Once the line with "ring dip: (151, 217)" is found in the entries below, repeat it and each following line exactly, up to and including the line with "wrist: (145, 258)". Add no other lines.
*** Opening of Given information ***
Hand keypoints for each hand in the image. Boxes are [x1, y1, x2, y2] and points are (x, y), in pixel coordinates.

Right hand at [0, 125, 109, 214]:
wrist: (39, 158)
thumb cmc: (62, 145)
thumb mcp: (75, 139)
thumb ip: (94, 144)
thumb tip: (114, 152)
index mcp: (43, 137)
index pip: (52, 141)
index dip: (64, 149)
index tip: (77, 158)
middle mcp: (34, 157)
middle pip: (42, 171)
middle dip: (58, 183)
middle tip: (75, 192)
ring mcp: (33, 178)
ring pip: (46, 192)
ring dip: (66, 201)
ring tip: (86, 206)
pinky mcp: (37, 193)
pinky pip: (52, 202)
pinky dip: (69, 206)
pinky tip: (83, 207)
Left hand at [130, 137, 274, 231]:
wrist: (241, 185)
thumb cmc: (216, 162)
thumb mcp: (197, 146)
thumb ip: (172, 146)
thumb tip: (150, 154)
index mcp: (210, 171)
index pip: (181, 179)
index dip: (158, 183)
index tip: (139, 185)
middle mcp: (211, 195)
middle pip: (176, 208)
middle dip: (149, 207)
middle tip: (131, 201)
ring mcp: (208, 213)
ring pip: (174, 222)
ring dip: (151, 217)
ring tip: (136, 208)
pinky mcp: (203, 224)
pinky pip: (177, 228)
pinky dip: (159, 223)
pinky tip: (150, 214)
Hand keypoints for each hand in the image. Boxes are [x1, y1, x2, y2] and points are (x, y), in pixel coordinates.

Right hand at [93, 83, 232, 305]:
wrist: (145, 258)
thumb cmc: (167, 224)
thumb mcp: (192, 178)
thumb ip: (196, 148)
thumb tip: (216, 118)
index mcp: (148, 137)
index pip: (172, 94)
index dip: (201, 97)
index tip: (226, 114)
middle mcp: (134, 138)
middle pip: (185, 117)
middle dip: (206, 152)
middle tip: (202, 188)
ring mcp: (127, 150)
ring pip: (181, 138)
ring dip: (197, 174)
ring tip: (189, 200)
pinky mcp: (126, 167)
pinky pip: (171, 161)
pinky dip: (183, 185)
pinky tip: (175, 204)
*** Close of Given information ***
__Answer space__:
ring dip: (151, 217)
ring tip: (136, 208)
pinky mcp: (203, 224)
pinky pip: (177, 228)
pinky dip: (159, 223)
pinky tip: (150, 214)
Hand keypoints for each hand in the image. Boxes are [x1, y1, x2, y2] and points are (x, y), in pixel coordinates.

Right hand at [93, 83, 232, 305]:
wrist: (145, 258)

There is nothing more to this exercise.